- [Exercise]: Reproduce word for word everything in the items below from the line containing "form as 9,09,18." down to the line containing "The time is 7,51", including both of those lines.

** BEGIN Extracted material **

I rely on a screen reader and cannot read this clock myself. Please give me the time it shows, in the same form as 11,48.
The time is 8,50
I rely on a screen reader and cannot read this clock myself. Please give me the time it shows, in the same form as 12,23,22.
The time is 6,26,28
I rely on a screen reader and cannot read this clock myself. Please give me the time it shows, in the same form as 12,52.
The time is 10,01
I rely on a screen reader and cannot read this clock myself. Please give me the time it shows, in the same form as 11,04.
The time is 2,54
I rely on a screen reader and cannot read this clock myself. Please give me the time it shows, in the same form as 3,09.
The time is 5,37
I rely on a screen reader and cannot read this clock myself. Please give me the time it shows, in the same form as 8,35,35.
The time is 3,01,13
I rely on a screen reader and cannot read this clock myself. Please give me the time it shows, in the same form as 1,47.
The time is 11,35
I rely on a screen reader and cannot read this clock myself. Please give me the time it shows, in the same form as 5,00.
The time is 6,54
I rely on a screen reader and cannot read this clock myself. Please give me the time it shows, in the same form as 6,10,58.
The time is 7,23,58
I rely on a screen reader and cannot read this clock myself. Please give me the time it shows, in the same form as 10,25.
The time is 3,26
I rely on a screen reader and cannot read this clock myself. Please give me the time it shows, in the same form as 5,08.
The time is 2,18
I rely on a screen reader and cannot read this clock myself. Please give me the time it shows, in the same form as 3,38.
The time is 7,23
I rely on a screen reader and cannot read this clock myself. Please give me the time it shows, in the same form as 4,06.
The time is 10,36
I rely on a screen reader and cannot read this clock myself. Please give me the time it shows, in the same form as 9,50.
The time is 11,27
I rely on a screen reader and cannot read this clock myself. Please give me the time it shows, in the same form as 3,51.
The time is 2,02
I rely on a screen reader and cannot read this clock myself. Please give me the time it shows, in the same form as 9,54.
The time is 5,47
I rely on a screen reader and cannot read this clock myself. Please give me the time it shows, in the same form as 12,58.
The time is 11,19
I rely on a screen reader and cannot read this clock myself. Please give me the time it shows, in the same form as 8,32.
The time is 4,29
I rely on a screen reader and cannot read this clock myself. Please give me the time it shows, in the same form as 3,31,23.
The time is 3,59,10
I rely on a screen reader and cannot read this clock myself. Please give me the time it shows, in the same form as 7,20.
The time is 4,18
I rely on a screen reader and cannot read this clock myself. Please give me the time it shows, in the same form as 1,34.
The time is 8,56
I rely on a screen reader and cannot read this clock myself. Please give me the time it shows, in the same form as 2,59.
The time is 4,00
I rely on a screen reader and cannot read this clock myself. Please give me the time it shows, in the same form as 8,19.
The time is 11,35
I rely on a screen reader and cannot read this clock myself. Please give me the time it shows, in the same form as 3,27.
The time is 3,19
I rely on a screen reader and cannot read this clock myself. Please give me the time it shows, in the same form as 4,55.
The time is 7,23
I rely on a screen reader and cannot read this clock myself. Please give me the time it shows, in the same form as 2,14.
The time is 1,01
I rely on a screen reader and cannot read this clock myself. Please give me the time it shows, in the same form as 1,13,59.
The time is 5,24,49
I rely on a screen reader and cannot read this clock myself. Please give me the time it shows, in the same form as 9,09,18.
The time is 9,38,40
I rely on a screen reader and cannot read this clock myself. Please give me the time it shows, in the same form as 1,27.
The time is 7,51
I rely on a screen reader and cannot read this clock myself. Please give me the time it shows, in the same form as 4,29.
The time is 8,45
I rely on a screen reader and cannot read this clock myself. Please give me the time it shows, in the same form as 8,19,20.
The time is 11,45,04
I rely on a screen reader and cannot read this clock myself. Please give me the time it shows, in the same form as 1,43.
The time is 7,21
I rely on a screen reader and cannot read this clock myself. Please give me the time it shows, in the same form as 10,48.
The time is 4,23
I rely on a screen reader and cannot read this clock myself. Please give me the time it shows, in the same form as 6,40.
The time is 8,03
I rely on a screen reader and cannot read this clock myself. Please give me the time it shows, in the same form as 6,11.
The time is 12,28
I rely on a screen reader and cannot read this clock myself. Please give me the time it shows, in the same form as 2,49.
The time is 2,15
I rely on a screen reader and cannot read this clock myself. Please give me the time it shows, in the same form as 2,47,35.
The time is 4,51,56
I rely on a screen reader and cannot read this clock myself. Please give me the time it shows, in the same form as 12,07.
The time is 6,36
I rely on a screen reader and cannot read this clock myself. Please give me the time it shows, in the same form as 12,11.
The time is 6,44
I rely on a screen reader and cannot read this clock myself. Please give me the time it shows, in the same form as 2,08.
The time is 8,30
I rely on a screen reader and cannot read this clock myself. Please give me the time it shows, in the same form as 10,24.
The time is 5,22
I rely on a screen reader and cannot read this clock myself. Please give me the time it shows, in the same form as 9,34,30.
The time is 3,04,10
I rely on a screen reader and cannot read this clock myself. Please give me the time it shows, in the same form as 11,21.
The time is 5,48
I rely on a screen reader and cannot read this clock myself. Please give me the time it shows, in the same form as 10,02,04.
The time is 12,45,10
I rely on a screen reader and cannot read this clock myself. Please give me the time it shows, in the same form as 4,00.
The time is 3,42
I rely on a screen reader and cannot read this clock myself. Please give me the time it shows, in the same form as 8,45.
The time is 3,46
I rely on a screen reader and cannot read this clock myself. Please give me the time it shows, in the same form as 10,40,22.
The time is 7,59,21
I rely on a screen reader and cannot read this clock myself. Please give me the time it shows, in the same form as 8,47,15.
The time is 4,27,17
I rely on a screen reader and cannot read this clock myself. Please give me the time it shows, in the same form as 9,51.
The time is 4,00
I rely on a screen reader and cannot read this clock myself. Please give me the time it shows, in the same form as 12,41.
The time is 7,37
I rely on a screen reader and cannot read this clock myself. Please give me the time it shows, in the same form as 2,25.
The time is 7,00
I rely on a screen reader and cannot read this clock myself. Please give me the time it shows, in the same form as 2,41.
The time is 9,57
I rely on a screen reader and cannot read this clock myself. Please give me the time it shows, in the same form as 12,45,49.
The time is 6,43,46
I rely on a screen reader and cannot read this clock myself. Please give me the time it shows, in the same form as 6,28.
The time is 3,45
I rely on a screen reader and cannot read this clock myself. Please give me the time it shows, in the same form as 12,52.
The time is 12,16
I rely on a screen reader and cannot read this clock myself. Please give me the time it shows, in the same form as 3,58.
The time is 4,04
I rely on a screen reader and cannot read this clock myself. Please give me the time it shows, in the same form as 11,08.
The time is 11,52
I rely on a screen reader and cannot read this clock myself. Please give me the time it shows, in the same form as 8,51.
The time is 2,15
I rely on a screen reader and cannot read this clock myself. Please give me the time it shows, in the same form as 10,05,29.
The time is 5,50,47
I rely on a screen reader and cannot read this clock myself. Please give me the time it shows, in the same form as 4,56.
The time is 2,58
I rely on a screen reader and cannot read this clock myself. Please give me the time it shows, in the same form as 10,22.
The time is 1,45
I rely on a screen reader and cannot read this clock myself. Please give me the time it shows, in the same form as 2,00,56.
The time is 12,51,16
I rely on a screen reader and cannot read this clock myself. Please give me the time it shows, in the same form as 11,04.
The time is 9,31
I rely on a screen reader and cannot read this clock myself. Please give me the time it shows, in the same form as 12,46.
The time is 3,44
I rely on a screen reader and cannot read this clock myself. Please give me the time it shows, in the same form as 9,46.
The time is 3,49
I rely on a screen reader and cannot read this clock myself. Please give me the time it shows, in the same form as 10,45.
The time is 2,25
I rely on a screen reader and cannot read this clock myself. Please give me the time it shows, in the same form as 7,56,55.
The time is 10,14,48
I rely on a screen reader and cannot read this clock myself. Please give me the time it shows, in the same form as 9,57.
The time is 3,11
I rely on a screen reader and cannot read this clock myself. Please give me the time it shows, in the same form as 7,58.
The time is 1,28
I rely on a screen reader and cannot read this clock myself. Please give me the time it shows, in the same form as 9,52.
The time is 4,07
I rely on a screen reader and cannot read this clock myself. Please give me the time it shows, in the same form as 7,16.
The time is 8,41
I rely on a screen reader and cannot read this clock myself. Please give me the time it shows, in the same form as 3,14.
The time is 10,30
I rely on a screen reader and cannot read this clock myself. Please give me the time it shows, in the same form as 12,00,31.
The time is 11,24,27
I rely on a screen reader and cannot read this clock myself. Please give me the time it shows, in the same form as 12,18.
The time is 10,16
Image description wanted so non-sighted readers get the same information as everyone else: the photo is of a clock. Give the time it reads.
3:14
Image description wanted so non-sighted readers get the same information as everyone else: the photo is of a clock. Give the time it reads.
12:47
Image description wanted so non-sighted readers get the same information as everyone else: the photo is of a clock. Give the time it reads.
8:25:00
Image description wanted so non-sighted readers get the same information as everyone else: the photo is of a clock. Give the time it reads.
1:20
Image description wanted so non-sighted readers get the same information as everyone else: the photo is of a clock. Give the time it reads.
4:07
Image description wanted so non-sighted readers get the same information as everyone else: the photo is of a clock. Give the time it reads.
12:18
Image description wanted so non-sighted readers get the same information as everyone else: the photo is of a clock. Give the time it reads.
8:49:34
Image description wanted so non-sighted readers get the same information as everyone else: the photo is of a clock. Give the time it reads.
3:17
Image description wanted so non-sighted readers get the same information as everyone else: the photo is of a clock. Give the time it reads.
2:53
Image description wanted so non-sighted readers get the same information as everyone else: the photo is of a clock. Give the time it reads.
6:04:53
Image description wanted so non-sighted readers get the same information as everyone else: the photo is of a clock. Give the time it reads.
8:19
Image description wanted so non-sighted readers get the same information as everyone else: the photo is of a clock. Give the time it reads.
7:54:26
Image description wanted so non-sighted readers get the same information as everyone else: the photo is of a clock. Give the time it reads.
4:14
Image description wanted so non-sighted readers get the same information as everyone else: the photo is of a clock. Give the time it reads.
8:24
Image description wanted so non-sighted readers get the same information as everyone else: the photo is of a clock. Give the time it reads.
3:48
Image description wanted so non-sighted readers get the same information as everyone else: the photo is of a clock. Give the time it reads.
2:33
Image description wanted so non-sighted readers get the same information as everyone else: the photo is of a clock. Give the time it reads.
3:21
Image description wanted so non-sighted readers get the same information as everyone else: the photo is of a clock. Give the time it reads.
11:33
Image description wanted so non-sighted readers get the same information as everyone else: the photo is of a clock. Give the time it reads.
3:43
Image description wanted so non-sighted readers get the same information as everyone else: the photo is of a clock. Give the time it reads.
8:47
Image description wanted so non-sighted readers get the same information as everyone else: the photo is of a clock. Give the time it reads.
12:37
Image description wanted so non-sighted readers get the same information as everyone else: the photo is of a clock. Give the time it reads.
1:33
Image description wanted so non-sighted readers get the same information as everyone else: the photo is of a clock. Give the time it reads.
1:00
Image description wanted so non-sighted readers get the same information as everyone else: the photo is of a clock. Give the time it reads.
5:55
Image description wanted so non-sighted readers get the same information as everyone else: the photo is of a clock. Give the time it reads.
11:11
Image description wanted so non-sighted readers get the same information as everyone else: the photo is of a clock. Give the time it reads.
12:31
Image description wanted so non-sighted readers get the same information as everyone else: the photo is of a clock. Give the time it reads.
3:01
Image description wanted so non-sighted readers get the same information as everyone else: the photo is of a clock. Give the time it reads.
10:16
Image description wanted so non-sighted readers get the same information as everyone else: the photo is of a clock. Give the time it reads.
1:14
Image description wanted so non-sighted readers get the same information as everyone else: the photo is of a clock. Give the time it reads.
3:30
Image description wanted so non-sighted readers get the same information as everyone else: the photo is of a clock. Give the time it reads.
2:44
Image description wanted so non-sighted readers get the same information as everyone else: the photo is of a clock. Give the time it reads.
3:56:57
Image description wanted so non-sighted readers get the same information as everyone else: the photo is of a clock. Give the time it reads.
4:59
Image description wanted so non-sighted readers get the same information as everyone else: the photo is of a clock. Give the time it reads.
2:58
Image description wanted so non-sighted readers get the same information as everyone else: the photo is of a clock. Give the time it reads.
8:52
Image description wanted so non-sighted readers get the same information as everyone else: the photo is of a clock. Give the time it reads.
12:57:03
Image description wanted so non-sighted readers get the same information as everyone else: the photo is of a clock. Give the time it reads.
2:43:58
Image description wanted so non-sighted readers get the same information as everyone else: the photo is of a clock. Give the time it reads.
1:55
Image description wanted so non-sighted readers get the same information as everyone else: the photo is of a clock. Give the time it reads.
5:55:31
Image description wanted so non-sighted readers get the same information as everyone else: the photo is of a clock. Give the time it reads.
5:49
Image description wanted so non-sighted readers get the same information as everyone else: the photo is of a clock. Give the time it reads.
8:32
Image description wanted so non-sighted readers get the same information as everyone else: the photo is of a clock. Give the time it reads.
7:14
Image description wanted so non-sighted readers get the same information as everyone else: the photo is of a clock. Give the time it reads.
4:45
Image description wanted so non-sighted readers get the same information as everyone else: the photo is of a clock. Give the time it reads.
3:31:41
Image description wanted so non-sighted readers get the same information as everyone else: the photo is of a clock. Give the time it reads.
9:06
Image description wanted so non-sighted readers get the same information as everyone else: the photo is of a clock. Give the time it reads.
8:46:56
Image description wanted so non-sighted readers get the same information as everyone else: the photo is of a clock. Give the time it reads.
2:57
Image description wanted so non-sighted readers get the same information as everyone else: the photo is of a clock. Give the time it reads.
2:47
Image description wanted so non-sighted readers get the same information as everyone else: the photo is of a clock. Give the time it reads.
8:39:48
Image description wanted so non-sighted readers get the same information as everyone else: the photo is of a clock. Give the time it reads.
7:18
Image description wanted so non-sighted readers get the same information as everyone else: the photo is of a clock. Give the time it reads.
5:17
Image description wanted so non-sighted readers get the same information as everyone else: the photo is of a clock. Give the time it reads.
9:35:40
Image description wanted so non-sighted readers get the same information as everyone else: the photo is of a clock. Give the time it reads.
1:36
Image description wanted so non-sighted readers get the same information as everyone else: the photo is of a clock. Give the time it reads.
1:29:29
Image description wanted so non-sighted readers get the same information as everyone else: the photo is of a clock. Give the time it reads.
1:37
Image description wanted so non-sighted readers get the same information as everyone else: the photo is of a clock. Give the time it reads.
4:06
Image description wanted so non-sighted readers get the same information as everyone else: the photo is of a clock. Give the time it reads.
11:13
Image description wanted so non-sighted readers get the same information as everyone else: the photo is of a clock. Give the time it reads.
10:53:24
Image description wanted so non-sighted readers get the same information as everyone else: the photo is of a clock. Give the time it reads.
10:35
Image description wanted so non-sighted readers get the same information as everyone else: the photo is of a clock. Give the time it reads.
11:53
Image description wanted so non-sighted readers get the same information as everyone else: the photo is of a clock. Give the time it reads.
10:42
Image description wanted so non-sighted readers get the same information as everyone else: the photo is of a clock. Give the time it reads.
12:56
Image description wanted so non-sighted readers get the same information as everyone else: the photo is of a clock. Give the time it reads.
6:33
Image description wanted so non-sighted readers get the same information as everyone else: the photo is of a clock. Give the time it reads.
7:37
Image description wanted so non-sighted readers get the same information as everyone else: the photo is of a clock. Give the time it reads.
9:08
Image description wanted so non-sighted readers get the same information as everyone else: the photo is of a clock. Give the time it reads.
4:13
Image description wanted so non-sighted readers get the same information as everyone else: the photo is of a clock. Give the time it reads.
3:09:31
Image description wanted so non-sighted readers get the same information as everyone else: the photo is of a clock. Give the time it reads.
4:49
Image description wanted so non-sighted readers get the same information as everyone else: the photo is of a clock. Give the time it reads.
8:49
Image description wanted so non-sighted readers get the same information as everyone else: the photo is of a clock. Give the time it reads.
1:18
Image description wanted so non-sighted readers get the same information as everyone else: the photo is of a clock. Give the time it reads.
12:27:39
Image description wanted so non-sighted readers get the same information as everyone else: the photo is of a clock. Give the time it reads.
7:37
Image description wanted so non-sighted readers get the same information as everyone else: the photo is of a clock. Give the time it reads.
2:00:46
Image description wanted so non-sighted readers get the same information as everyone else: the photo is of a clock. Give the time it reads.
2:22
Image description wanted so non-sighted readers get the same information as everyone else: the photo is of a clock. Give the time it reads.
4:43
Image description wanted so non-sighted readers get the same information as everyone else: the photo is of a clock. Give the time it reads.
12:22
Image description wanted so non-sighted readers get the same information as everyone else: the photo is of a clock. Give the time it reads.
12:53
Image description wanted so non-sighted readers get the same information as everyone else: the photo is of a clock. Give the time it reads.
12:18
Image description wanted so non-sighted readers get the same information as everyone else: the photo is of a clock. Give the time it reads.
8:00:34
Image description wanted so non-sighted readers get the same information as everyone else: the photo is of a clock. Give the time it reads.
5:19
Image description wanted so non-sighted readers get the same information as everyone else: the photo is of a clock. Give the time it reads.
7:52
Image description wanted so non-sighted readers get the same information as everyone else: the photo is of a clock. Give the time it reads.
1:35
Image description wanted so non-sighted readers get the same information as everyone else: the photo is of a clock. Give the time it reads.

** END Extracted material **

- [Task answer]:
I rely on a screen reader and cannot read this clock myself. Please give me the time it shows, in the same form as 9,09,18.
The time is 9,38,40
I rely on a screen reader and cannot read this clock myself. Please give me the time it shows, in the same form as 1,27.
The time is 7,51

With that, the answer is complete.